When the pressure is on, though, he does one of two things: he runs away and hides or he blames someone else. The question now, for the next couple of weeks is: will Australians even see him? He might be back under the doona! Remember that he went missing over the winter break—he just kept disappearing. We actually had to put up 'missing' posters to see if anyone had seen him! Or will he come out of hiding and find new people to blame.

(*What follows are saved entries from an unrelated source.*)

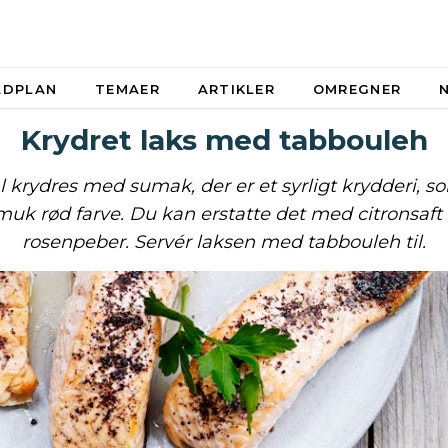
ADPLAN
TEMAER
ARTIKLER
OMREGNER
Krydret laks med tabbouleh
 krydres med sumak, der er et syrligt krydderi, 
muk rød farve. Du kan erstatte det med citronsaft 
rosenpeber. Servér laksen med tabbouleh til.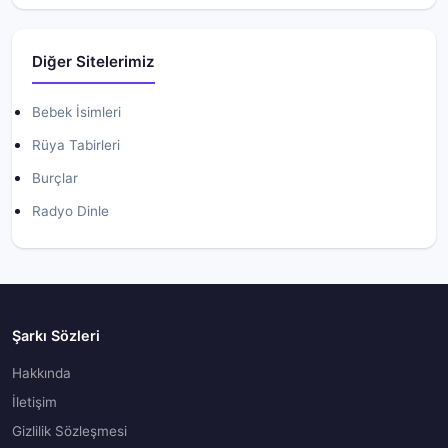
Diğer Sitelerimiz
Bebek İsimleri
Rüya Tabirleri
Burçlar
Radyo Dinle
Şarkı Sözleri
Hakkında
İletişim
Gizlilik Sözleşmesi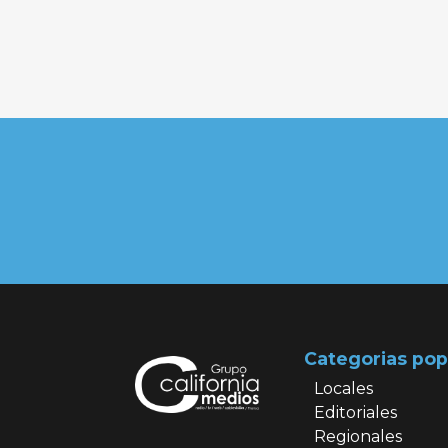
Categorias pop
Locales
Editoriales
Regionales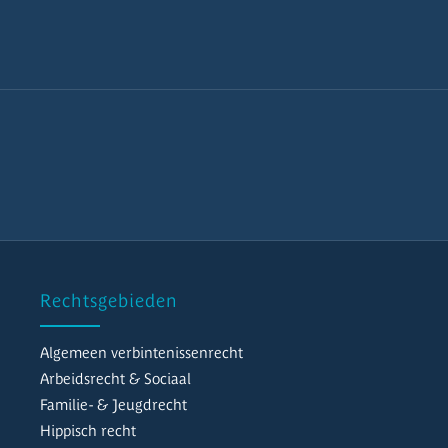
Rechtsgebieden
Algemeen verbintenissenrecht
Arbeidsrecht & Sociaal
Familie- & Jeugdrecht
Hippisch recht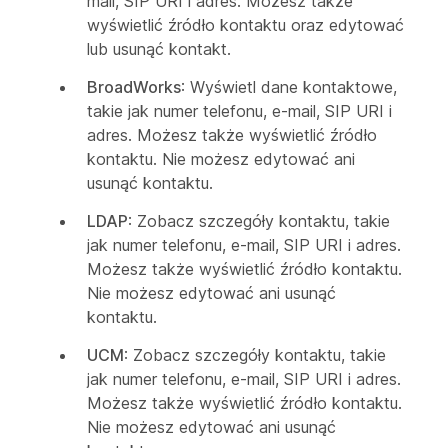
mail, SIP URI i adres. Możesz także
wyświetlić źródło kontaktu oraz edytować
lub usunąć kontakt.
BroadWorks
: Wyświetl dane kontaktowe,
takie jak numer telefonu, e-mail, SIP URI i
adres. Możesz także wyświetlić źródło
kontaktu. Nie możesz edytować ani
usunąć kontaktu.
LDAP
: Zobacz szczegóły kontaktu, takie
jak numer telefonu, e-mail, SIP URI i adres.
Możesz także wyświetlić źródło kontaktu.
Nie możesz edytować ani usunąć
kontaktu.
UCM
: Zobacz szczegóły kontaktu, takie
jak numer telefonu, e-mail, SIP URI i adres.
Możesz także wyświetlić źródło kontaktu.
Nie możesz edytować ani usunąć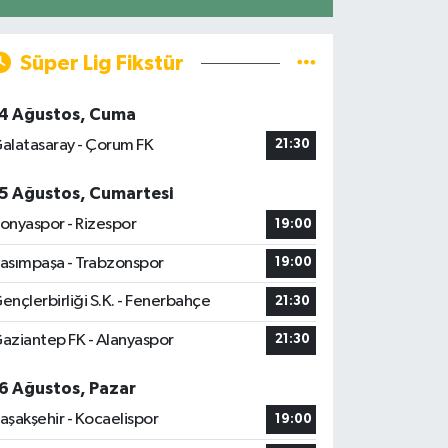
Süper Lig Fikstür
4 Ağustos, Cuma
alatasaray - Çorum FK
21:30
5 Ağustos, Cumartesi
onyaspor - Rizespor
19:00
asımpaşa - Trabzonspor
19:00
ençlerbirliği S.K. - Fenerbahçe
21:30
aziantep FK - Alanyaspor
21:30
6 Ağustos, Pazar
aşakşehir - Kocaelispor
19:00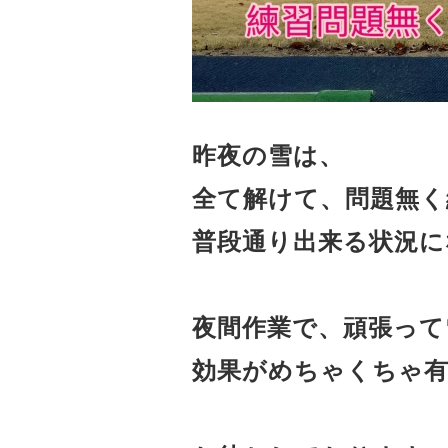
昨夜の雪は、

全て解けて、問題無く
普段通り出来る状況にな
夜間作業で、頑張って
効果がめちゃくちゃ有り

 As Niki Savva said today in The Age, 'a cranky man in need of a plan'. That was her headline. She reported him yelling and swearing and shouting like a petulant child on a phone call with the Treasurer of New South Wales—a Liberal guy trying to negotiate a business package. The Prime Minister got upset about who was going to take the credit for the package. Then, as a cabinet minister is quoted about the leadership of his own Prime Minister: 'If you see a problem, throw money at it. If you see a problem, walk away from it. If you see a problem, duck-shove it to someone else.' That's what his ministers say about him! He yells and swears and screams at his friends in the New South Wales Liberal government.

Don't be fooled—Australians should not be fooled by his 'daggy dad' persona and by the little guy with the baseball cap hammering the chook shed. He's a nasty, angry fake and he's not up to his job, as the whole country has seen. But he's not just a shapeshifter, he's a blame shifter. He's not a leader, he's a very cunning politician—he is the master of the blame game. Instead of acknowledging his mistakes he just finds someone else to blame.

Deputy Speaker: The Member for Bruce—

Julian Hill: It's not my job, it's not my fault'—

Deputy Speaker: The Member for Bruce will resume his seat.

Julian Hill 'I don't hold the hose'—

Deputy Speaker: The Member for Bruce will resume his seat!

Deputy Speaker: The Member for Bruce, I was simply going to ask you to refer to the Prime Minister by his appropriate name.

Julian Hill: I didn't call him 'Scott Morrison'. I called him 'the Prime Minister'.

Deputy Speaker: The Member for Bruce, when you are asked by the Speaker to resume your seat, you immediately resume your seat. The Member for Bruce has the call.

Julian Hill: What did I say that was out of order, Mr Deputy Speaker? I called him the Prime Minister, I called him a blame-shifter and I said he's not up to his job.